Alors, le design est à la mode et le but de cet article est de se demander pourquoi. Eh bien l’on répondra à cette question en arguant que le design n’est pas « à la mode » puisqu’il est la mode, par essence, par qualité intrinsèque, par convention aussi.
Un mot issu du vocabulaire des arts décoratifs
LE DESIGN, C’EST COMME UNE MAMAN, PERSONNE NE LE REMARQUE QUAND ELLE EST LÀ, MAIS TOUT LE MONDE S’ENNUIE D’ELLE QUAND ELLE N’EST PAS LÀ
Il faudrait d’abord le définir précisément, car ce mot est devenu une valise contenant à peu près tout et n’importe quoi. « C’est très design » fait ainsi partie de ces affirmations qui ne coûtent pas cher, puis qu’apparemment, tout ce qui semble moderne, innovant, peut être qualifié par ce mot au sens apparemment incertain. Signalons d’emblée que le design n’est pas un style, nullement une école, moins encore un courant artistique. Il tient plutôt du mode d’expression et nous pourrions dire qu’il est la pointe avancée de l’industrie lorsqu’elle rencontre l’art. S’il fallait le traduire en langue française, on pourrait finalement employer le terme d’art industriel. Le mot nous vient sans surprise aucune de l’anglais « design », mot lui-même emprunté au terme français « dessein ». Un mot qui regroupe en lui-même les mots « dessin » et le mot « signer ». Doux mélange. Le design se distingue également par l’aspect important qu’il accorde, au-delà de la beauté, à la praticité et finalement à la consommation (caractéristique qu’il hérita de son origine industrieuse). C’est donc une forme d’art qui se doit d’être « utile », directement dans la vie quotidienne, concrète. Chaises, tables, meubles de bureaux, luminaires, etc… Il fait ainsi partie de la grande famille des arts décoratifs.

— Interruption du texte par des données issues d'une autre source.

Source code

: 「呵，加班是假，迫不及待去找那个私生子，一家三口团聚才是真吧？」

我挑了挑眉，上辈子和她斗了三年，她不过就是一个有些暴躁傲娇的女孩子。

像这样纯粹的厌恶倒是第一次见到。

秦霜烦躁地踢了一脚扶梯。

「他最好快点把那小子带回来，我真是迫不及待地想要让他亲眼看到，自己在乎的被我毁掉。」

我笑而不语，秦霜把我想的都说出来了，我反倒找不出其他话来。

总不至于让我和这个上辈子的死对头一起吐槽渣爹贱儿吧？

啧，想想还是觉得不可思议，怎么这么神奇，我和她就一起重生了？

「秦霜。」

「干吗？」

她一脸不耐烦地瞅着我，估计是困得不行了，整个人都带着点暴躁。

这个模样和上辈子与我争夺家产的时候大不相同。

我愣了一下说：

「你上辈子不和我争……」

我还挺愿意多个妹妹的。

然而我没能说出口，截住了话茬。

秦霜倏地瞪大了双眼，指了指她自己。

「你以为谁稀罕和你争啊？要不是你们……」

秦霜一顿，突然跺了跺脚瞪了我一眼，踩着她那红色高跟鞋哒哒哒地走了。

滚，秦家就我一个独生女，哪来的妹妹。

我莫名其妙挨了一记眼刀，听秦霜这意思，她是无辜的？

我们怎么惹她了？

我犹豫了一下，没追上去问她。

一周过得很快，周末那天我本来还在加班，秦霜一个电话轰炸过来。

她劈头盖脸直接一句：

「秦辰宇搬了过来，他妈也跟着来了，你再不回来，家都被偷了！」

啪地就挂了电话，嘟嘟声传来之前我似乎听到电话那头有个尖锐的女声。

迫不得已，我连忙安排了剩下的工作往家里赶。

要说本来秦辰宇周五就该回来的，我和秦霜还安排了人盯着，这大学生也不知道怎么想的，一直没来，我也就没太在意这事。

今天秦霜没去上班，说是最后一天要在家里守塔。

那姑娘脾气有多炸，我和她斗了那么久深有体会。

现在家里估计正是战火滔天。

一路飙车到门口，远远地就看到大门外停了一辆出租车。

L’exemple du Bauhaus : l’émergence du design
Il est délicat de mettre au jour une histoire du design puisque ce terme embrasse des réalités fort différentes qui ne furent amalgamées entre elles qu’a posteriori. Le style Bauhaus, né dans les années folles, peut être considéré comme la première application du design à grande échelle. L’architecte allemand Walter Gropius rappelait, dans le Manifeste du Bauhaus, cette volonté de rapprocher l’art de l’artisanat, la recherche esthétique de l’utilité concrète : « Le but final de toute activité plastique est la construction ! […] Architectes, sculpteurs, peintres ; nous devons tous revenir au travail artisanal, parce qu’il n’y a pas d’art professionnel. Il n’existe aucune différence essentielle entre l’artiste et l’artisan ». Définition, sans le dire, du design… Dans les années 30, le design atteindra son point d’apothéose, c’est-à-dire la consommation de masse. La bouteille de Coca-Cola, premier produit de design à très grande échelle, en est un exemple fameux. Si la chose existe déjà, le mot de design n’est pourtant pas encore employé dans son sens contemporain. Il faudra attendre l’après-guerre et l’explosion foisonnante des années 60 pour populariser cette notion.
Les Scandinaves à l’avant-garde
Les meubles les plus divers deviennent des occasions de création, empruntant au futurisme comme au néo-modernisme. Les Scandinaves – et les Flamands ! – seront les meilleurs ambassadeurs du design, notamment au Danemark et en Suède où la naissance, plus tard, du géant national Ikea (1983) sera le signal de sa popularisation au très grand public. Le designeur Santiago Borray peut ainsi résumer l’étonnant succès d’une discipline hier de niche et aujourd’hui largement populaire : « Le design, c’est comme une maman, personne ne le remarque quand elle est là, mais tout le monde s’ennuie d’elle quand elle n’est pas là. » Tendances multiples, créateurs qui s’arrachent, modes qui vont et viennent au rythme de l’éclair : le marché du design continue de se porter à merveille et intéresse, à des échelles bien différentes, les plus riches comme les classes moyennes. Tout le monde se pique d’aimer le design, chacun se l’approprie et le détourne, jusqu’à faire de lui un pilier essentiel de la désormais fameuse « culture pop ».